Combining genetic and linearized algorithms for a two-step joint inversion of Rayleigh wave dispersion andH/Vspectral ratio curves

Abstract

SUMMARY The joint inversion of Rayleigh wave dispersion and H/V curves from environmental noise measurements allows the retrieval of S-wave velocity profiles for the shallow subsoil. For this purpose, genetic and linearized algorithm have been combined in a two-step inversion procedure, that allows the principal drawbacks typical of the application of each algorithm separately to be overcome. In the first step, a genetic algorithm procedure is used to constrain the subvolume of the parameter space where the absolute minimum of the misfit function is located. In the second step, a linearized inversion algorithm, having as an initial guess the minimum misfit model deduced from the first step, is applied to force the inversion towards the optimal solution.

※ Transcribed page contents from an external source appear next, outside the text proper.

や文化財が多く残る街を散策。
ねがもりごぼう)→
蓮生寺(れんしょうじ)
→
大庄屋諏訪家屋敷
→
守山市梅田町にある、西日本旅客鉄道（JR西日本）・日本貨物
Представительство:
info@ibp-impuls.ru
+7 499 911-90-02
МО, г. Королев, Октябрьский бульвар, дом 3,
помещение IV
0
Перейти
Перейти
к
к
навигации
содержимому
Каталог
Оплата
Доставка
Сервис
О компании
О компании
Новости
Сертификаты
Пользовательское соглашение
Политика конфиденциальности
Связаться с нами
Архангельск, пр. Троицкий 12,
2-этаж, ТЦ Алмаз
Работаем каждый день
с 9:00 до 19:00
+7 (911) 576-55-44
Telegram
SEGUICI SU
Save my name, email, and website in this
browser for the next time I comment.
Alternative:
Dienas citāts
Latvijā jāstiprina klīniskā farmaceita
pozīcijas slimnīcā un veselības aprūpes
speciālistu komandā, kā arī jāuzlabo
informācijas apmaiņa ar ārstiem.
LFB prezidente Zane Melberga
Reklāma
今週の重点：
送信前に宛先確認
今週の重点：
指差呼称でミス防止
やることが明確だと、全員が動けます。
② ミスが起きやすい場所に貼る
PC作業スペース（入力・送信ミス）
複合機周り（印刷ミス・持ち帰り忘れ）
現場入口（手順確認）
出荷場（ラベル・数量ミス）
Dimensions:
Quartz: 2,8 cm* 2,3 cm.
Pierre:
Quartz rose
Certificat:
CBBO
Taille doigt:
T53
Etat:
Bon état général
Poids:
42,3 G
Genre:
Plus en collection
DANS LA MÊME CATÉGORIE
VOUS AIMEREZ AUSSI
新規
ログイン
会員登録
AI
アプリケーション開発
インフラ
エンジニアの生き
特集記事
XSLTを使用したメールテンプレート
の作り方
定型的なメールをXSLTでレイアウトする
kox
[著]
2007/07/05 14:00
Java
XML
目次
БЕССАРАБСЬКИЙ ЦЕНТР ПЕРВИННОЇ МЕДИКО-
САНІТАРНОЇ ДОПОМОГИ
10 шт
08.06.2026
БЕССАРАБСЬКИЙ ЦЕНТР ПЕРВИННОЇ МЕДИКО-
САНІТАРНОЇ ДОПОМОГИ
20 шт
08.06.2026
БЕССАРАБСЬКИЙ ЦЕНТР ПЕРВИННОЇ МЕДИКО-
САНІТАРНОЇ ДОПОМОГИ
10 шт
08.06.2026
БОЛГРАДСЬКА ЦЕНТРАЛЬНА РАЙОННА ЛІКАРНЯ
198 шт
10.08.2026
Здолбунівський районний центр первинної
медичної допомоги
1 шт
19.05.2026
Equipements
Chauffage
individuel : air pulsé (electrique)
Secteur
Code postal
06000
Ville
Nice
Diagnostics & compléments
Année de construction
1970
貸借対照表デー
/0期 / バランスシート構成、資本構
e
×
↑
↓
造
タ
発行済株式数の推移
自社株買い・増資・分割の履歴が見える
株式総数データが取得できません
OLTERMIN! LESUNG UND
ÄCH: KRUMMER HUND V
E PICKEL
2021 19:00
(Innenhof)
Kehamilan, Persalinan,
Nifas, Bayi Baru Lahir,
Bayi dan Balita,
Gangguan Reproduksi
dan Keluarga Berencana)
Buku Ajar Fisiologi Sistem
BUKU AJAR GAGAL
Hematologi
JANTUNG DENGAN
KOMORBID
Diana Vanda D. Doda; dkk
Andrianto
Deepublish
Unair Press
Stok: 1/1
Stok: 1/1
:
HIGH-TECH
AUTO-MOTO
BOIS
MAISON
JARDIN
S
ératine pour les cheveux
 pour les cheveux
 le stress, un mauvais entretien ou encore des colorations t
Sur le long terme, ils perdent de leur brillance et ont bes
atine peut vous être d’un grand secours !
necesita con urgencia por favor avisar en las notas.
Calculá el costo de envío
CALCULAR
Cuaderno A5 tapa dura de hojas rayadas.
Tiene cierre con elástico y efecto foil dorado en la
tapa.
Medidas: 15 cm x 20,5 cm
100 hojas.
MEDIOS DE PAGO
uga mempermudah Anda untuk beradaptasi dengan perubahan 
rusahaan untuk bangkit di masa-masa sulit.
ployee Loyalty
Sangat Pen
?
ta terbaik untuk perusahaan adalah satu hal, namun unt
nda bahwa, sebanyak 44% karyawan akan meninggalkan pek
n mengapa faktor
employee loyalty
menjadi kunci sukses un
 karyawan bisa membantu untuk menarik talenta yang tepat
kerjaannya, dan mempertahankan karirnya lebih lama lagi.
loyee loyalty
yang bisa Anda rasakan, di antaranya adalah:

To evaluate the feasibility and effectiveness of this approach, seismic noise recordings at a test site in the Po river valley (North Italy) have been analysed. Here, detailed geophysical and geological information is available along with earthquake recordings, which allow a well constrained definition of both the local shear wave profile and transfer function. Comparisons between theoretical and experimental S-wave velocity profiles and, above all, between the theoretical and experimental site response functions shows that this combination of inversion procedures can very efficiently to manage the extreme non-linearity of the problem.